Turning to misscaling in the other direction, Wessells and Hopson (1988, pp.
1073 - 1074) equate punctuated equilibrium with the origin of new Bauplan and faunal
turnovers in mass extinction: "The central tenet of punctuated equilibrium is that a
lineage of organisms arises by some dramatic changes—say, the rapid acquisition of
body segmentation in annelids—after which there is a lengthy period with far fewer
radical changes taking place." They then write of two great evolutionary bursts in the
history of sea urchins (following the late Cambrian and Late Triassic mass
extinctions). "One might interpret this record to reflect two 'punctuations' in the
Ordovician and early Jurassic periods. And the 'equilibrium' times would be from the
Ordovician through the Triassic and, perhaps, from the Jurassic to today. This record
may be consistent with the punctuated equilibrium hypothesis."
Chaisson's ambitious textbook on nearly everything—Universe: An
Evolutionary Approach to Astronomy—equates punctuated equilibrium with faunal
turnovers in mass extinction. His section entitled punctuated equilibrium (1988, p.
481) begins by stating: "The fossil record of the history of life on Earth clearly
documents many periods of mass extinction." He then adds (p. 483): "Punctuated
equilibrium merely emphasizes that the rate of evolutionary change is not gradual.

## QUESTIONS
**1)** In the passage on punctuated equilibrium, which mass extinctions did the two great evolutionary bursts of sea urchins follow?
**2)** Decide whether each statement agrees with the passage on punctuated equilibrium, and quote the deciding words for each.
(a) Wessells and Hopson use body segmentation in annelids as an example of a dramatic change.
(b) Chaisson's section on punctuated equilibrium begins on page 483.
(c) Wessells and Hopson place one "equilibrium" period from the Ordovician through the Triassic.
**3)** Carry on the passage on punctuated equilibrium from its last sentence.

## Data entries
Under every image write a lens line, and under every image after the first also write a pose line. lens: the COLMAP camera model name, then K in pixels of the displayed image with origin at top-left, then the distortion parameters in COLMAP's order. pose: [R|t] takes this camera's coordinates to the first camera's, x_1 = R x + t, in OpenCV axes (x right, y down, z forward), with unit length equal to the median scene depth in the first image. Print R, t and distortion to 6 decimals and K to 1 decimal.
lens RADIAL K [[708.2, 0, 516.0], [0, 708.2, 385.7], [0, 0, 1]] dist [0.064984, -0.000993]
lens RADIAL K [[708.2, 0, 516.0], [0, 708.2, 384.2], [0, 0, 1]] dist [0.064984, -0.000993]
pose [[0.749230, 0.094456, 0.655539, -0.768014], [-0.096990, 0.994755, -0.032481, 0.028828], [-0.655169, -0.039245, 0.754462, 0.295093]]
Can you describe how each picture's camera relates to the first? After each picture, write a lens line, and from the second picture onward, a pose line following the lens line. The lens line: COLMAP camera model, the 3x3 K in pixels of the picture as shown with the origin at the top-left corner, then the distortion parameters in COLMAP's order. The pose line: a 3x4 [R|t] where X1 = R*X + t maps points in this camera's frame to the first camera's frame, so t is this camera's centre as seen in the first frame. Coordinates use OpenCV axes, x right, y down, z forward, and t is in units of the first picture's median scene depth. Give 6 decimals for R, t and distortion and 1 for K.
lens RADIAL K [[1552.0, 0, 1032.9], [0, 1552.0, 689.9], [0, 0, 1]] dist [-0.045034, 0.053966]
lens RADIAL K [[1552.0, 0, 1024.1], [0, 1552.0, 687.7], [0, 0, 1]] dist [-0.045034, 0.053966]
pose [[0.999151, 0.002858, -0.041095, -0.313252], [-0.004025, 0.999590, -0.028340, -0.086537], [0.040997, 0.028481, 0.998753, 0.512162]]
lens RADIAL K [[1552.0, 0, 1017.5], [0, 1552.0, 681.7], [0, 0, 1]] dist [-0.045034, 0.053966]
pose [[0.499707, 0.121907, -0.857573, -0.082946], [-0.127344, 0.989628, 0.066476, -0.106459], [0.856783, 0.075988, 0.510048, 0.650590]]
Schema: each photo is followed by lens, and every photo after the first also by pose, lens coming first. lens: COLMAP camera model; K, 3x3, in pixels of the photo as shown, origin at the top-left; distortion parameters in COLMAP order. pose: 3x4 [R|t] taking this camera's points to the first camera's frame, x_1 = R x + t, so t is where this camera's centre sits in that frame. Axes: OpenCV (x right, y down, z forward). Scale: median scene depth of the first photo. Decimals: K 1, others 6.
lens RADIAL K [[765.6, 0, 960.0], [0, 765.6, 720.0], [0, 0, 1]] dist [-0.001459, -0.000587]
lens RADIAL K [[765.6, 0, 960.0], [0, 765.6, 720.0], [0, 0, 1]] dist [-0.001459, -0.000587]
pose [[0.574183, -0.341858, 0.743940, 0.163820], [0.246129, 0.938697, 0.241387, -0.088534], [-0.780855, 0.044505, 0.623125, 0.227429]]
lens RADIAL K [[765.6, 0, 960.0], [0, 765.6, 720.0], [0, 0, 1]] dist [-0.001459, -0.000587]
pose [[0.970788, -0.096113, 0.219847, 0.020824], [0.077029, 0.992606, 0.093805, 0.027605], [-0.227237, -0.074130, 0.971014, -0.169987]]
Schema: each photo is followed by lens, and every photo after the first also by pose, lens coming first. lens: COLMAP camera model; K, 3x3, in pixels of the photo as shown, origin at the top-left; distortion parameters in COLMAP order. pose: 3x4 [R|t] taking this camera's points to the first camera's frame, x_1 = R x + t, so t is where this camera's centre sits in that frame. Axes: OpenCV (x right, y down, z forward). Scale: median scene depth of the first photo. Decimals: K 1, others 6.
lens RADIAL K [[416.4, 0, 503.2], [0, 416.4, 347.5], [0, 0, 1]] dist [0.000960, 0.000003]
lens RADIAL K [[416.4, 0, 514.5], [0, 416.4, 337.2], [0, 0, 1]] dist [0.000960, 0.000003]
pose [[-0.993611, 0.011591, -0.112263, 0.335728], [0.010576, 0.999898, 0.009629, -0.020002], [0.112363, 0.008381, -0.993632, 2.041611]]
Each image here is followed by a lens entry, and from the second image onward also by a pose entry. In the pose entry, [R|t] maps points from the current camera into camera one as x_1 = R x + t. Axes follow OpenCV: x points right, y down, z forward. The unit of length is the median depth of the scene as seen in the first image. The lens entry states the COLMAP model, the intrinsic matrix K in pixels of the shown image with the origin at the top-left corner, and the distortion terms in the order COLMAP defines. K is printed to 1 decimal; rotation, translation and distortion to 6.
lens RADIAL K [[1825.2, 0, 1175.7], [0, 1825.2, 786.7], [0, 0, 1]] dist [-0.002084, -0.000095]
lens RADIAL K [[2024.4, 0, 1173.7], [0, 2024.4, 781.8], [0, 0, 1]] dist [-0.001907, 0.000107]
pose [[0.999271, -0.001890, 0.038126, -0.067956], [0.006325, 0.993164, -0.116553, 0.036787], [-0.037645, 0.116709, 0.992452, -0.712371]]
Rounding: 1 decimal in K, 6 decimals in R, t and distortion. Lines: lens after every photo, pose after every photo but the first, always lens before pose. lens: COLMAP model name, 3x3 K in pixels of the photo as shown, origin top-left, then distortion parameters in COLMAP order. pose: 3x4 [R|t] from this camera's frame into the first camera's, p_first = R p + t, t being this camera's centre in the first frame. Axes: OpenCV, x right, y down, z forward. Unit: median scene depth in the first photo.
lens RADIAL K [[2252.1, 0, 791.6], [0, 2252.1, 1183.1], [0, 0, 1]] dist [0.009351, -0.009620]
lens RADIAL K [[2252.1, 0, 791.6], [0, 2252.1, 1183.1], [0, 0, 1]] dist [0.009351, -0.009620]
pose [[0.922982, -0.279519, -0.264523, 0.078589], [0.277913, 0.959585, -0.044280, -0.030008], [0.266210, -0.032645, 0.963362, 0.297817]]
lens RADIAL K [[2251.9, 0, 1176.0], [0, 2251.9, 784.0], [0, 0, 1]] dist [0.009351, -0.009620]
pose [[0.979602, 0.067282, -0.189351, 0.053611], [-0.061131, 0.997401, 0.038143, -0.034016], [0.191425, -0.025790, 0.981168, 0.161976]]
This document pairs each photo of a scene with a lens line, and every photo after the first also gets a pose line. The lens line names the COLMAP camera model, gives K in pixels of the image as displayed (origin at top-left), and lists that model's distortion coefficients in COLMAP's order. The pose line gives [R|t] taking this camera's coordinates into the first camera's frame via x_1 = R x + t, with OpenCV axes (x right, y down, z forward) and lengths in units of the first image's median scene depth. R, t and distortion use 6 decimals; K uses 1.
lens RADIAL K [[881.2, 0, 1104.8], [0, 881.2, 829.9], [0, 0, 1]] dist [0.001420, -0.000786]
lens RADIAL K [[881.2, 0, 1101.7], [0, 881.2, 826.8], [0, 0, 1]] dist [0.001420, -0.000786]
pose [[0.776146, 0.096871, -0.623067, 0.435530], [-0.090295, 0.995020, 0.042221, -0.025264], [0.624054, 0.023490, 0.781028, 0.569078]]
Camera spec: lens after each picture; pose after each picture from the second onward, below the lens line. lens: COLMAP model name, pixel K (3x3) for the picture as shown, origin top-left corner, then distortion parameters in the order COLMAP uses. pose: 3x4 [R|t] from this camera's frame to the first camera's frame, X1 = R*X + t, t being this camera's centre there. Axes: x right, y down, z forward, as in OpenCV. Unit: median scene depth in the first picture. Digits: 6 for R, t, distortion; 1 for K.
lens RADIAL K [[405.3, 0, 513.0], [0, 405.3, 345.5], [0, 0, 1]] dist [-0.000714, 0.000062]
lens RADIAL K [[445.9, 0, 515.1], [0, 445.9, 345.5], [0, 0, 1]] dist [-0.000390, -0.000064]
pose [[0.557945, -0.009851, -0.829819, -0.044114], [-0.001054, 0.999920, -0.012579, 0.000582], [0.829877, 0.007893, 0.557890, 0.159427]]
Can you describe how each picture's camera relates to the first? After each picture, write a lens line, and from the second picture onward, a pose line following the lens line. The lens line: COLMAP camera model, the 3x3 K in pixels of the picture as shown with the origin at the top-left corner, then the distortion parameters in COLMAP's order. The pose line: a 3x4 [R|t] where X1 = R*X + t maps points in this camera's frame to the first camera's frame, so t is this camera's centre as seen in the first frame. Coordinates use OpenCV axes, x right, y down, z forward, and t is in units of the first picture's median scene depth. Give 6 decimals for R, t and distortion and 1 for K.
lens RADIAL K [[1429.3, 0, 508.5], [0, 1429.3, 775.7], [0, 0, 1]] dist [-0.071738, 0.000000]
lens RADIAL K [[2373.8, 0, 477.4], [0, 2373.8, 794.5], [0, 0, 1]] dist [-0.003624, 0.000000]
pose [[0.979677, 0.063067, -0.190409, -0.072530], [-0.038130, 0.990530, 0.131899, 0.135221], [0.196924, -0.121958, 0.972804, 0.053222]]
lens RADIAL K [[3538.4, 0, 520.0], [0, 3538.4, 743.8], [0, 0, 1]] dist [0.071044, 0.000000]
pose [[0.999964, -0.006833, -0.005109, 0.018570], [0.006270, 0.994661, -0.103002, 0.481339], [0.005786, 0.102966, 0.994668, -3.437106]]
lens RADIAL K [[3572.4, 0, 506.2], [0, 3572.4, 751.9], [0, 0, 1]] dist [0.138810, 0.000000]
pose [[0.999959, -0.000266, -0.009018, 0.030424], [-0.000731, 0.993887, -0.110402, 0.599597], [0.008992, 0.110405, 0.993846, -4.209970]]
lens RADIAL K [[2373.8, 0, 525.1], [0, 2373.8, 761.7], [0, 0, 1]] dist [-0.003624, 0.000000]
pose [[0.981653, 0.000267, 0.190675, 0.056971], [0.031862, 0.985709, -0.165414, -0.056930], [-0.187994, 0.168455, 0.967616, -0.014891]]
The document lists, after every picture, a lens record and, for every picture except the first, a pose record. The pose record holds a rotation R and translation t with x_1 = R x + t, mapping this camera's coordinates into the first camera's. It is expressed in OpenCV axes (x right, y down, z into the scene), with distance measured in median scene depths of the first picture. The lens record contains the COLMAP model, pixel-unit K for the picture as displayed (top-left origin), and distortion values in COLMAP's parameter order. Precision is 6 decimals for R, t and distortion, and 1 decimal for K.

## EXPECTED OUTPUTS
**1)** The late Cambrian and Late Triassic mass extinctions.

**2)**
(a) Yes: "say, the rapid acquisition of body segmentation in annelids"
(b) No: "His section entitled punctuated equilibrium (1988, p. 481) begins by stating"
(c) Yes: "the 'equilibrium' times would be from the Ordovician through the Triassic"

**3)**
Instead, the 'motor of evolution' occasionally speeds up during periods of dramatic
environmental change—such as cometary impacts, reversals of Earth's magnetism,
and the like. We might say that evolution is imperceptibly gradual most of the time
and shockingly sudden some of the time." But Chaisson's "imperceptibly gradual"
times—the intervals of so-called "normal" evolution between episodes of mass
extinction—build their incremental trends by stair steps based on the true rhythm of
punctuated equilibrium in rapid origin and subsequent stasis of individual species.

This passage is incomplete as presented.